You will meet with your group weekly. You will be required to participate during the group meetings (e.g., ask questions, provide responses, add to discussion, work on assignments, etc.).
The best way to be prepared is to do the homework and preparation assignments. Math is something you learn by doing, so it is critical to do the homework. You won't know what you understand and where you need to improve until you step out in faith and try the problems. The following strategies are recommended for obtaining math assistance. Review all materials and resources provided for the course. Take advantage of your group meetings. Get together regularly to do homework and discuss material for the class. Visit your instructor during office hours. Visit your teaching assistant during office hours.
All students are expected to adhere to the honor code, including dress and grooming standards. Please follow appropriate boundaries by ensuring that all work you submit is your own and is submitted in your own words.
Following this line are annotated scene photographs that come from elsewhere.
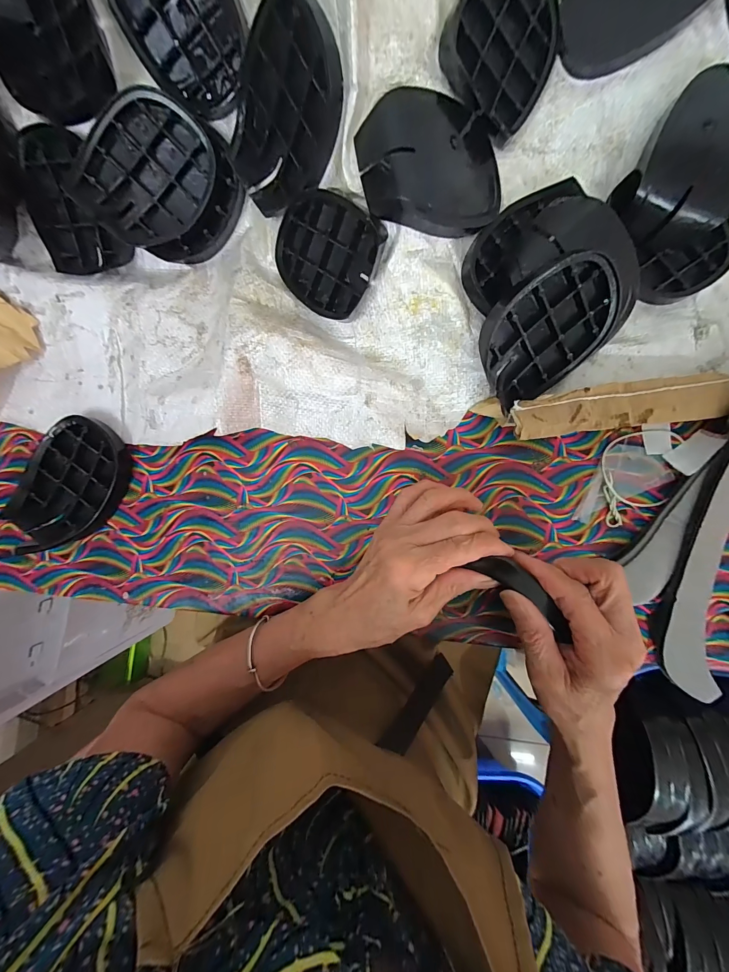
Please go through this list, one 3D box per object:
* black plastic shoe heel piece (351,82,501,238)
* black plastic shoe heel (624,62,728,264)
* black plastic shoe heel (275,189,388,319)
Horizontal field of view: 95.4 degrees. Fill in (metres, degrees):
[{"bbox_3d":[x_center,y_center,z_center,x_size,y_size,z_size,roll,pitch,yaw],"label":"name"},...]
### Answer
[{"bbox_3d":[0.058,-0.255,0.262,0.120,0.024,0.096,-4,96,-19],"label":"black plastic shoe heel piece"},{"bbox_3d":[0.272,-0.263,0.267,0.088,0.022,0.130,20,105,-6],"label":"black plastic shoe heel"},{"bbox_3d":[-0.034,-0.210,0.302,0.102,0.017,0.085,39,128,10],"label":"black plastic shoe heel"}]

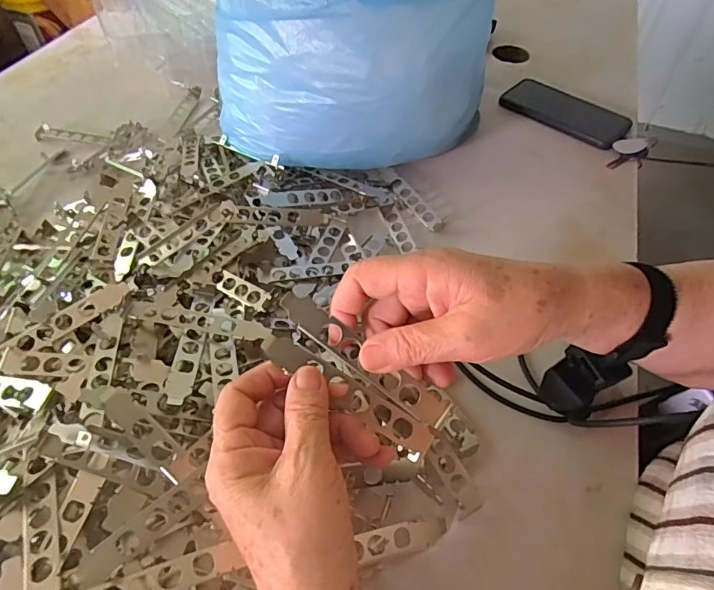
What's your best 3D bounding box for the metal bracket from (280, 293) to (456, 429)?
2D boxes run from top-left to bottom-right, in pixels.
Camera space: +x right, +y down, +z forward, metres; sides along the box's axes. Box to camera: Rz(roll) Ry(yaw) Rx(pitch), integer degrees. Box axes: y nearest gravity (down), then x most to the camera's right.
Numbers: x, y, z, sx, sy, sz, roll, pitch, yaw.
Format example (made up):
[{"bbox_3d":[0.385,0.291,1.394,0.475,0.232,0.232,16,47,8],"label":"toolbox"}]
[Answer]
[{"bbox_3d":[0.003,0.038,0.293,0.119,0.012,0.018,35,58,2],"label":"metal bracket"}]

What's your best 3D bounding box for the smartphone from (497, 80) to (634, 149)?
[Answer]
[{"bbox_3d":[0.284,-0.250,0.652,0.161,0.016,0.084,34,59,21],"label":"smartphone"}]

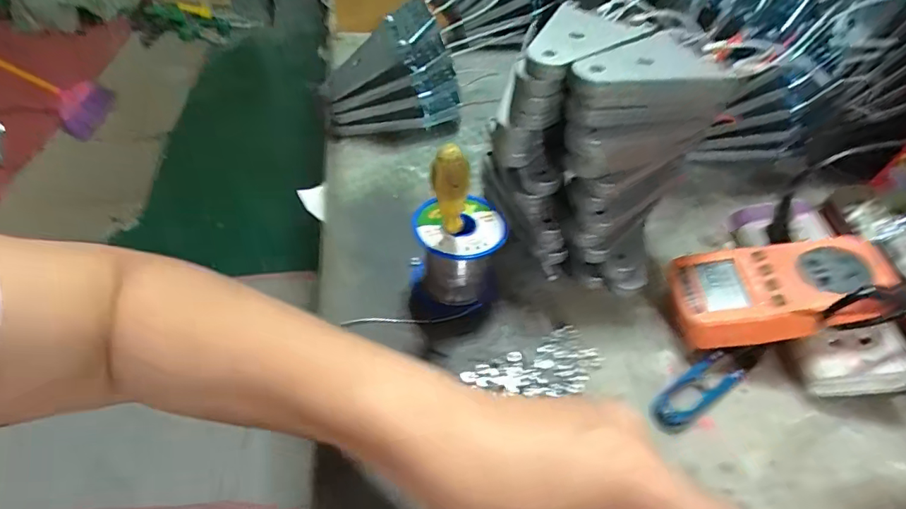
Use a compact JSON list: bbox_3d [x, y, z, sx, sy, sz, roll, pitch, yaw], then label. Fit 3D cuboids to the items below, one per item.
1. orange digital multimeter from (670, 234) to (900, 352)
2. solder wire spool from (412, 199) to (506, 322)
[{"bbox_3d":[0.221,0.028,0.358,0.130,0.039,0.065,-9,44,16],"label":"orange digital multimeter"},{"bbox_3d":[0.002,0.001,0.374,0.066,0.066,0.063,-4,45,-8],"label":"solder wire spool"}]

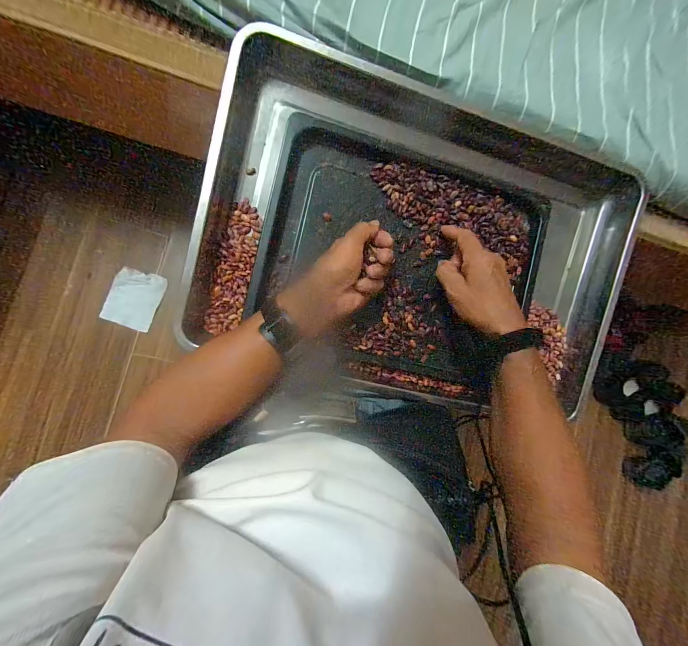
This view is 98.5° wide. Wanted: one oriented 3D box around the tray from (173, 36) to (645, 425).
[{"bbox_3d":[0.113,-0.104,0.411,0.566,0.068,0.401,15,86,-9],"label":"tray"}]

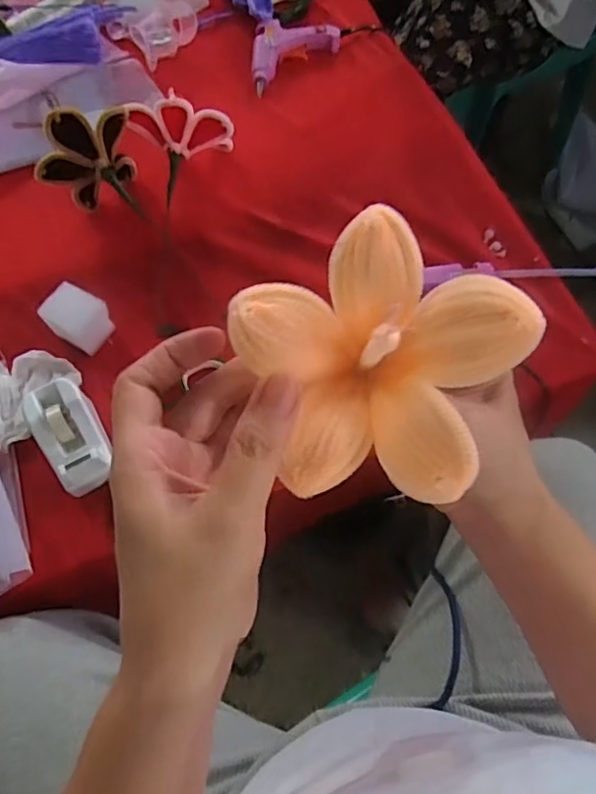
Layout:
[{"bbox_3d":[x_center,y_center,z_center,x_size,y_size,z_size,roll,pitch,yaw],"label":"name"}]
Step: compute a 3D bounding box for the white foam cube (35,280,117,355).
[{"bbox_3d":[-0.224,-0.078,0.588,0.052,0.048,0.050,30,71,13],"label":"white foam cube"}]

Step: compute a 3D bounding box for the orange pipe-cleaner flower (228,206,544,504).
[{"bbox_3d":[0.031,-0.013,0.234,0.115,0.046,0.115,0,93,7],"label":"orange pipe-cleaner flower"}]

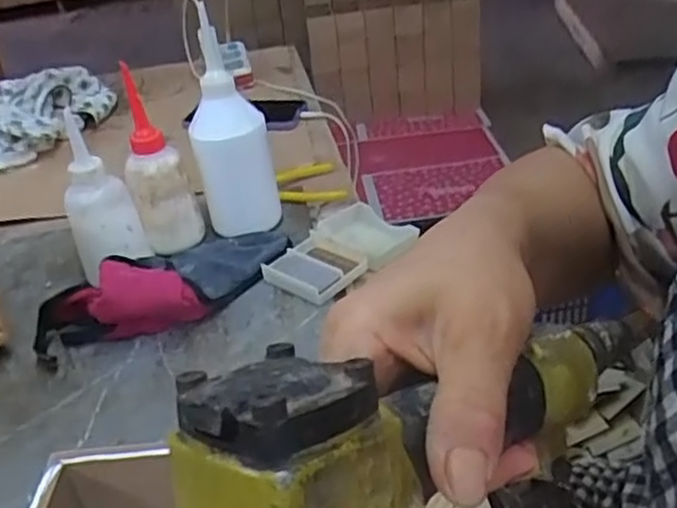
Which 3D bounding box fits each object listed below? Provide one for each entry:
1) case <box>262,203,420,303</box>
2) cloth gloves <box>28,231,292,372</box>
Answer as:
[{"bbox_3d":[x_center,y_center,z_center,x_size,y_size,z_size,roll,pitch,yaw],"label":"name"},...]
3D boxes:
[{"bbox_3d":[0.004,-0.004,0.642,0.087,0.020,0.144,18,40,32],"label":"case"},{"bbox_3d":[-0.145,0.022,0.599,0.227,0.055,0.092,-27,38,-28],"label":"cloth gloves"}]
Students with Disabilities
In compliance with the Americans with Disabilities Act (ADA), all qualified students are entitled to “reasonable accommodations.” It is the student’s responsibility to disclose to the instructor any special need he/she has before the end of the first week of classes. If you have any disability that may impair your ability to complete this course successfully, please contact Disabilities Services at (208) 496-9210. Services are coordinated with the student and the instructor through this office.
Title IX of the Education Amendments of 1972 prohibits sexual discrimination against any participant in an educational program. Title IX covers student-to-student sexual harassment. If you encounter unlawful sexual harassment or gender-based discrimination, please contact the Personnel Office at (208) 496-9200.
This syllabus and the class schedule may be altered at the discretion of the instructor at any time and any changes will be reviewed in class.